No âmbito do Dia Mundial das Doenças Raras, assinalado a 28 de fevereiro, Joana Grilo, membro da Direção da Associação Portuguesa de Neurofibromatose, sublinha a importância de distinguir os diferentes tipos de Neurofibromatose e reforça o papel determinante da comunidade e do apoio psicossocial na qualidade de vida das pessoas afectadas.

Existem três formas principais da doença: a neurofibromatose tipo 1, a schwannomatose associada ao gene NF2 e a schwannomatose não associada a esse gene. Apesar de partilharem a possibilidade de desenvolvimento de tumores ao longo dos nervos, apresentam manifestações clínicas distintas e grande variabilidade, sendo que, sublinha, “não há dois doentes iguais”.

Na neurofibromatose tipo 1 podem surgir neurofibromas cutâneos e plexiformes, gliomas das vias óticas e dificuldades de aprendizagem. Já na schwannomatose associada ao gene NF2 predominam alterações auditivas e de equilíbrio, frequentemente com necessidade de intervenção cirúrgica. Na schwannomatose não associada ao gene NF2, a dor crónica é uma das manifestações mais incapacitantes.

A imprevisibilidade da evolução da doença e as manifestações visíveis contribuem para um impacto emocional significativo e para situações de estigma social, incluindo relatos de discriminação em contexto escolar e profissional.

Perante este cenário, a APNF assume um papel central no apoio às pessoas com Neurofibromatose e suas famílias. Como destaca Joana Grilo, a associação tem procurado “dar um sentido de comunidade” a doentes e cuidadores, disponibilizando informação validada e promovendo diversas iniciativas de apoio.
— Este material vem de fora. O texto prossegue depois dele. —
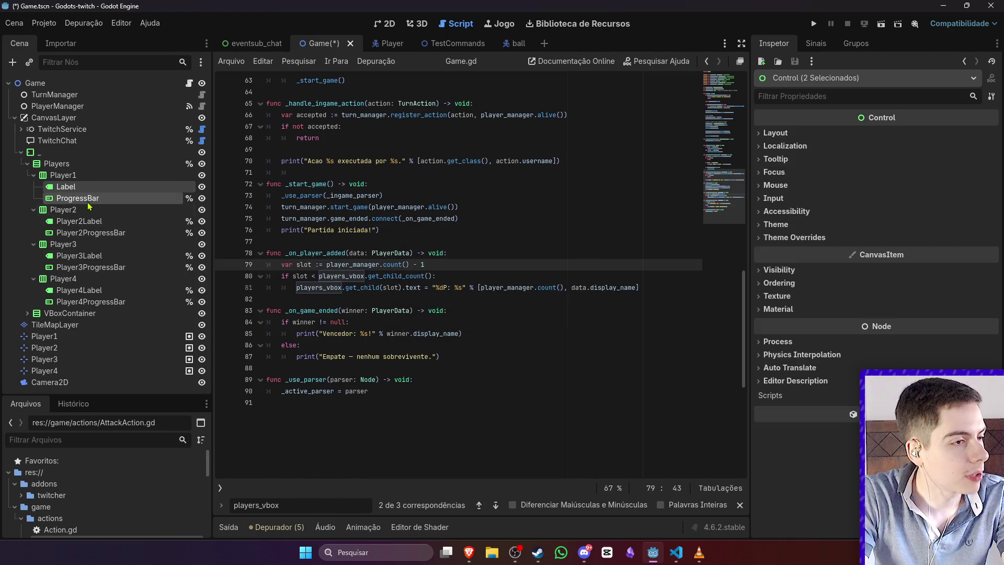
ctrl+click(81, 223)
ctrl+click(89, 233)
ctrl+click(95, 256)
ctrl+click(97, 268)
ctrl+click(105, 291)
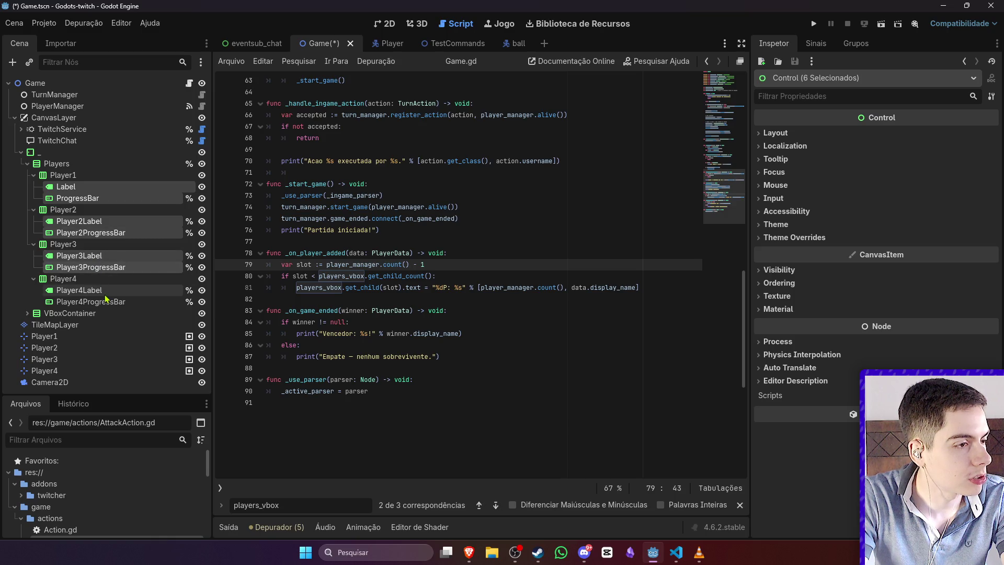
ctrl+click(105, 302)
right_click(106, 302)
click(209, 421)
Entre as respostas da APNF destacam-se o livro infantil “As Aventuras do Tito – o Tito nasceu corajoso”, linhas de apoio nas áreas da educação, psicologia e terapia da fala, bem como ações de formação específicas, nomeadamente na área da surdez.

O acompanhamento psicossocial e a reabilitação são considerados fundamentais para melhorar a qualidade de vida. “Estas terapias são essenciais”, observa Joana Grilo.

A APNF pretende reforçar a sensibilização para combater o estigma, melhorar a articulação entre os diferentes níveis de cuidados de saúde e consolidar as suas respostas de apoio.

Dirigindo-se aos profissionais de saúde, enfatiza que as associações de doentes desempenham um papel relevante, contribuindo para que as pessoas com Neurofibromatose não se sintam isoladas, e assumindo-se como parceiras na promoção da literacia em saúde e na criação de redes de apoio.